* QUOTED PASSAGE
- Opening Delimiter -

All of these are down from last week, although not always by huge amounts. Hopefully this will continue, although I note that for all the low numbers Hotmail is still batting 94 to nothing this week. And insisting that people jump through hoops to report Hotmail spam.
The basic stats:
- got 13,656 messages from 222 different IP addresses.
- handled 25,483 sessions from 2,261 different IP addresses.
- received 156,390 connections from at least 50,712 different IP addresses.
- a highwater of 27 connections being checked at once.

- Closing Delimiter -

* EXPLORE THE MATERIAL
**a)** In the spam statistics text, what was the highest number of connections being checked at once?
**b)** Copy the spam statistics text word for word, between "All of these" and "2,261 different IP addresses.", inclusive.

* INFORMATION GIVEN
- Opening Delimiter -

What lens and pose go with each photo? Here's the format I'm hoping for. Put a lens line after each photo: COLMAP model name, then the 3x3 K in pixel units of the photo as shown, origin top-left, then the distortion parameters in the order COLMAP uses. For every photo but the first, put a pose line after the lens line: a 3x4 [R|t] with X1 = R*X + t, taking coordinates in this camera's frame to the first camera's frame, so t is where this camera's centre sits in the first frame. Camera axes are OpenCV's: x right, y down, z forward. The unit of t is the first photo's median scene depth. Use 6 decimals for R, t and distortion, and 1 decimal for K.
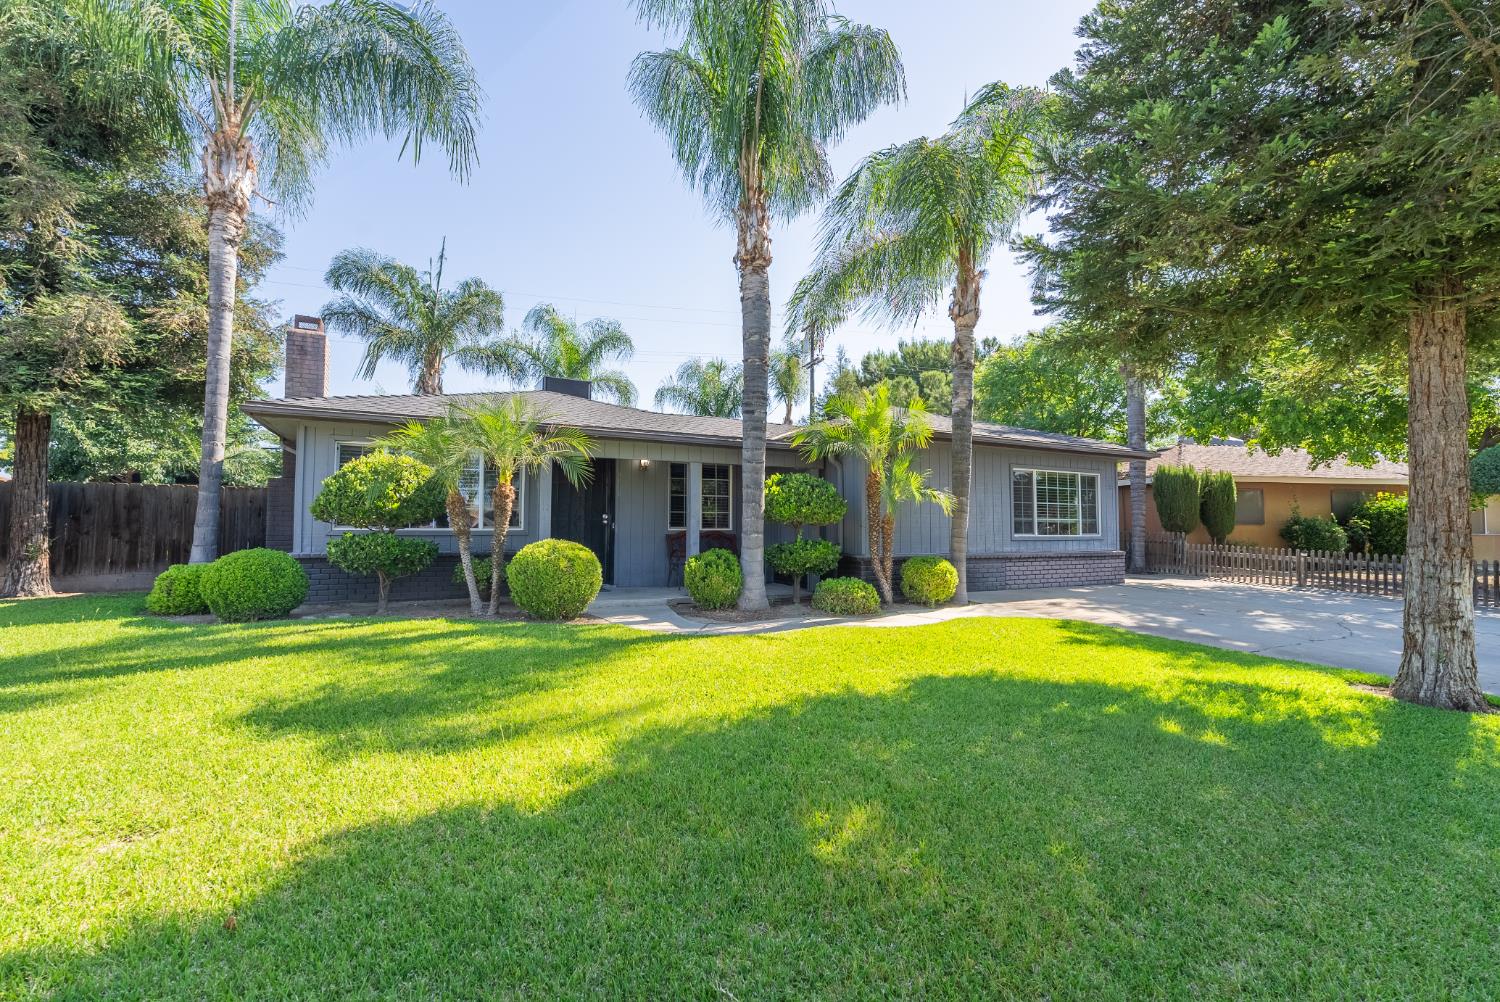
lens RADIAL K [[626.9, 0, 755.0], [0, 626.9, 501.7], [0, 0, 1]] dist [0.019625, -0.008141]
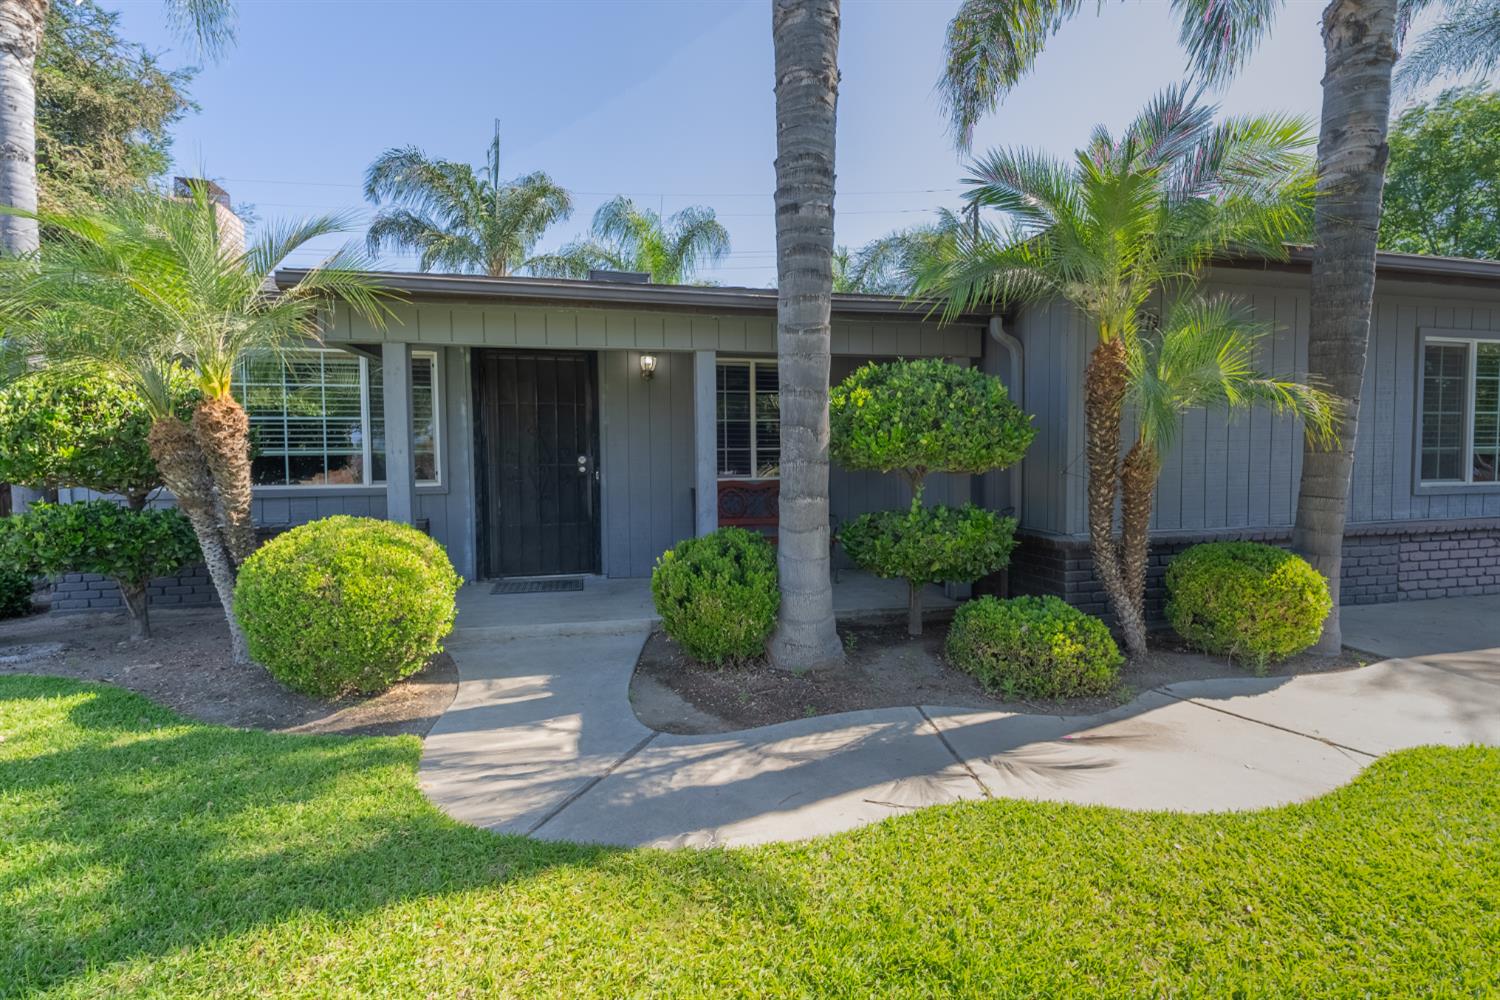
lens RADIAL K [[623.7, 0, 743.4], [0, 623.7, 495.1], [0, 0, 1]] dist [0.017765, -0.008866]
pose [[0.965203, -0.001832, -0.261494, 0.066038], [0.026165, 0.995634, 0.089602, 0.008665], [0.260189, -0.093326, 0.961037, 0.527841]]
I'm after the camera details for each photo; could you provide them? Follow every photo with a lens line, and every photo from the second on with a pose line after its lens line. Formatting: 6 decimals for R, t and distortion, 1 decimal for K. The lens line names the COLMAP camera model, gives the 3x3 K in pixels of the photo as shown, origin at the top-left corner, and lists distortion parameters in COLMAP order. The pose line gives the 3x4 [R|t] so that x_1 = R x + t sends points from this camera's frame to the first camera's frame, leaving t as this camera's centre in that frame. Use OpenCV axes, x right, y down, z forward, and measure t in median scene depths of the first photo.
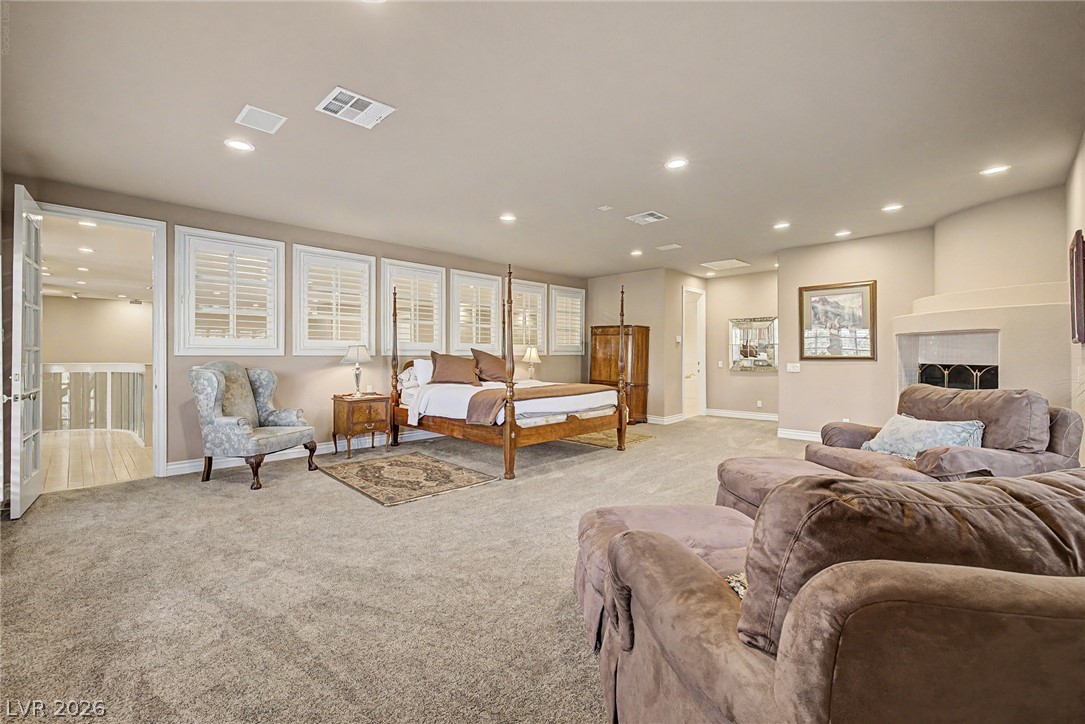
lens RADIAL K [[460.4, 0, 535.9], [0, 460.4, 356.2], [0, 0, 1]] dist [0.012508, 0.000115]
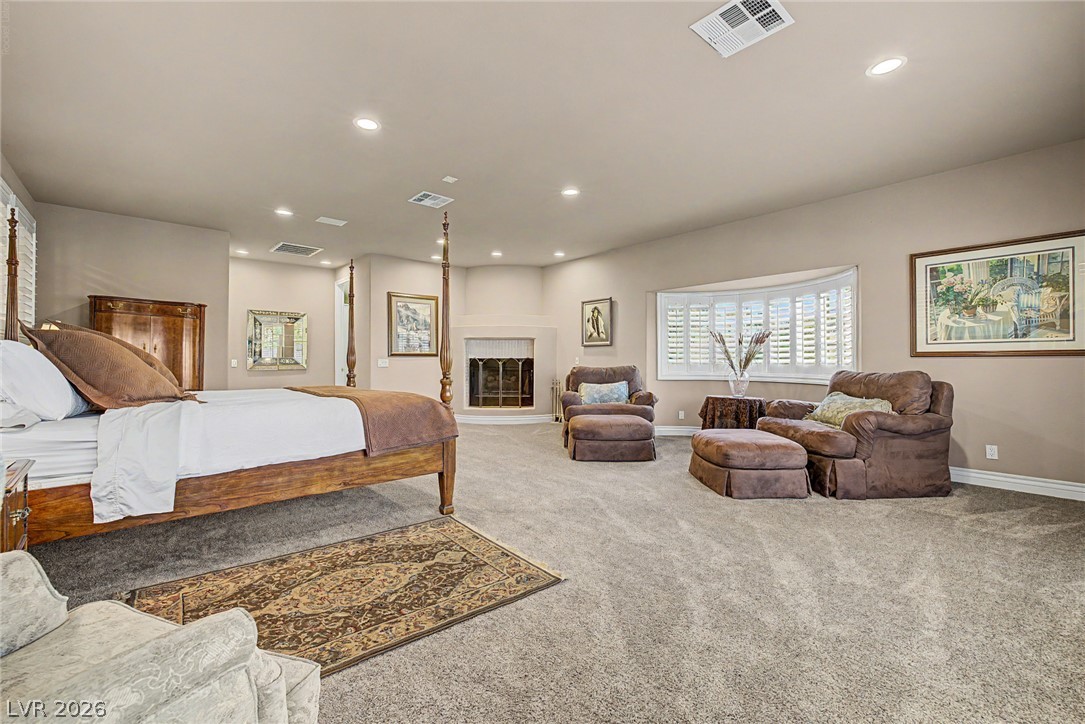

- Closing Delimiter -

* ANSWERS FOR THE EXERCISE
**a)** 27 connections.

**b)**
All of these are down from last week, although not always by huge amounts. Hopefully this will continue, although I note that for all the low numbers Hotmail is still batting 94 to nothing this week. And insisting that people jump through hoops to report Hotmail spam.
The basic stats:
- got 13,656 messages from 222 different IP addresses.
- handled 25,483 sessions from 2,261 different IP addresses.